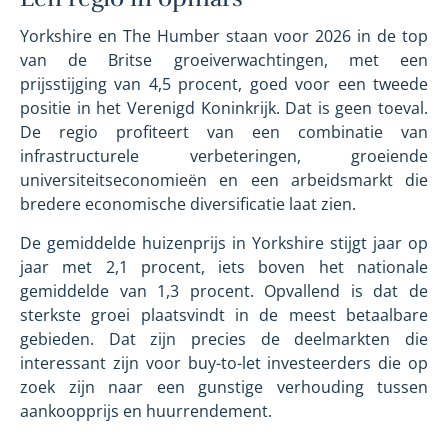
Yorkshire en The Humber staan voor 2026 in de top
van de Britse groeiverwachtingen, met een
prijsstijging van 4,5 procent, goed voor een tweede
positie in het Verenigd Koninkrijk. Dat is geen toeval.
De regio profiteert van een combinatie van
infrastructurele verbeteringen, groeiende
universiteitseconomieën en een arbeidsmarkt die
bredere economische diversificatie laat zien.
De gemiddelde huizenprijs in Yorkshire stijgt jaar op
jaar met 2,1 procent, iets boven het nationale
gemiddelde van 1,3 procent. Opvallend is dat de
sterkste groei plaatsvindt in de meest betaalbare
gebieden. Dat zijn precies de deelmarkten die
interessant zijn voor buy-to-let investeerders die op
zoek zijn naar een gunstige verhouding tussen
aankoopprijs en huurrendement.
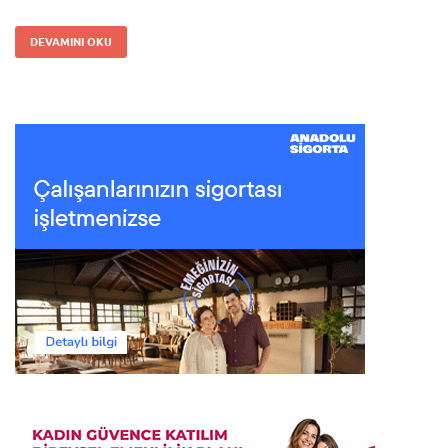
DEVAMINI OKU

:::::

_About this task_.
Search the listing above for "jaar" and copy every line that has it.

_Expected answer_.
De gemiddelde huizenprijs in Yorkshire stijgt jaar op
jaar met 2,1 procent, iets boven het nationale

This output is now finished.